Tuesday, March 25, 2008

Category Theory/Haskell learning group in London

Peter Marks organised a BOF (Birds of a feather) session on Category Theory at Spa2008. To my surprise about twelve of us turned up. We discovered a shared intuition (bizarre though it seems) that Category Theory will somehow shape the next big thing in application development. Less surprisingly, we also discovered a common enthusiasm for Haskell.

We want to build on this. Most of us are based in London, or can reach it easily. We plan to meet regularly (about once a month) to explore these ideas and to help each other to learn.

I'll post more about this as soon as we have a date and location for our first meeting.

Spa2008 retrospectve

I'm back from Spa2008, and my head is buzzing.
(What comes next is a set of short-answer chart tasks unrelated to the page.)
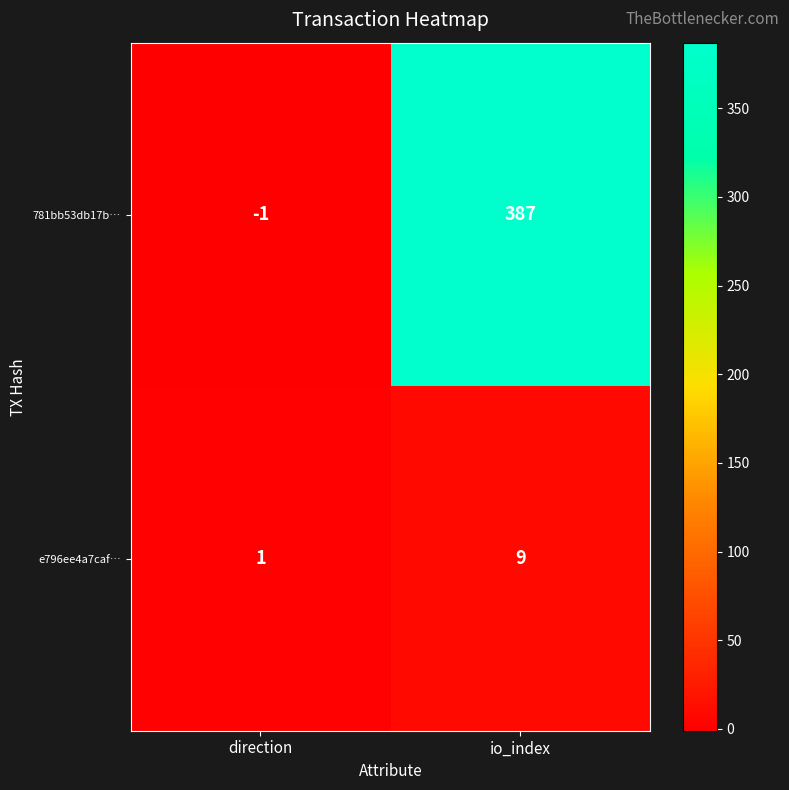

What value does the e796ee4a7caf… series have at io_index?

9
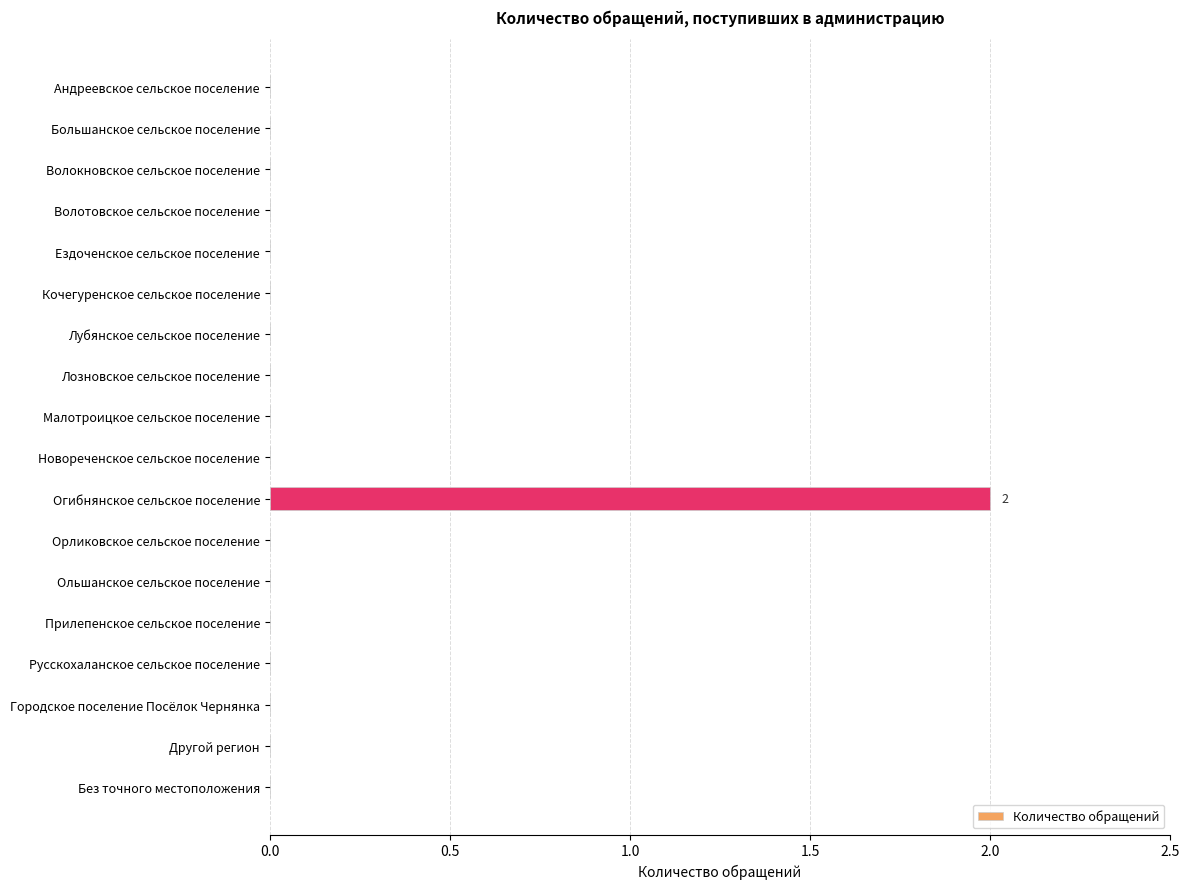

What is the change in value from Волотовское сельское поселение to Огибнянское сельское поселение?

+2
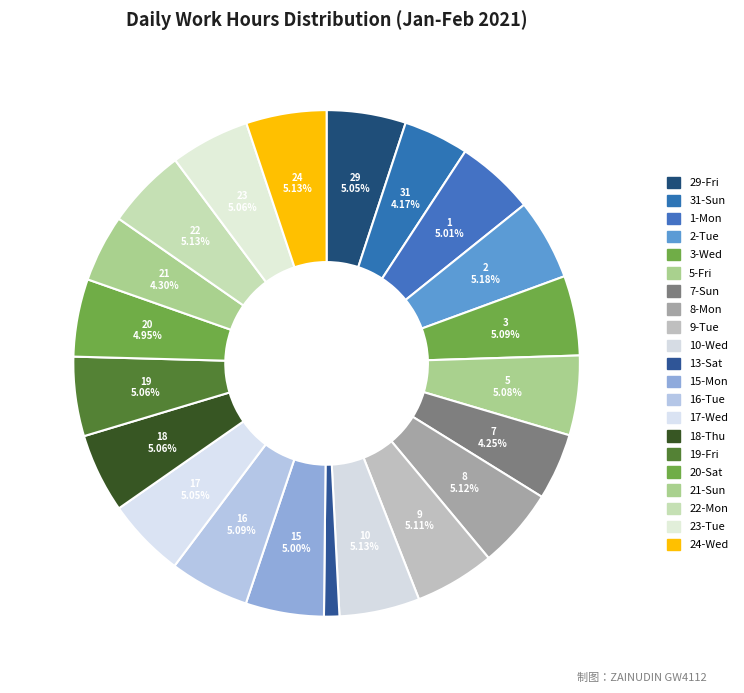

Count the number of slices in the pie.

21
I felt this was the best Spa conference in recent years. As chairman I'm biased, but I'm not responsible for the quality. That's down to the programme chairs (Eoin Woods and Ivan Moore) and to Andy Moorley who organised things perfectly.

I went to (and really enjoyed):
  • Mirror, Mirror on the wall - why me? Chris Cooper-Bland and Portia Tung
  • Thou Shalt Integrate by the Sweat of Thy Brow... Robert James and Eoin Woods
  • The Need for Speed Paul Dyson and John Nolan
  • Awesome Acceptance Testing Dan North and Joe Walnes
  • Spanish Guitar Recital David Harvey
  • Is Software Practice Advancing? John Daniels and friends
  • A few things I learned in 50 years of programming L Peter Deutsch
  • Big Ball of Money, Big Ball of Mud: Economics and Legacy Code Michael Feathers
  • Closing the Knowing Doing Gap Allan Kelly and Lise Hvatum
Now it's time to start thinking about Spa2009!

Tuesday, February 26, 2008

Fewer, better people

I've just read Martin Fowler's post about the Cheaper Talent Hypothesis. It's an issue that most of us have encountered.

If you're in IT, feel underpaid, and think that you're above average (as > 50% of us do), you'll have wondered why you aren't rewarded in keeping with your worth.

I suspect the main reason that good developers are undervalued is that most people think that software is easy to write. Since many IT projects fail, the implication is that we can't very good at what we do.

The conclusion is false because the premise is false. Writing good software is one of the hardest things that people do. I'd love to find some way to allow non-developers to find that out for themselves.

IBM used to run introductory programming courses which included a session called keep the alien alive. The instructor played a dumb alien who obeyed spoken instructions literally; the class had to tell him/her how to drink a glass of water. It was surprisingly hard to do, and the instructor usually got soaked. But it really brought home the fact that programming is hard.

How could we update this for the 21st century?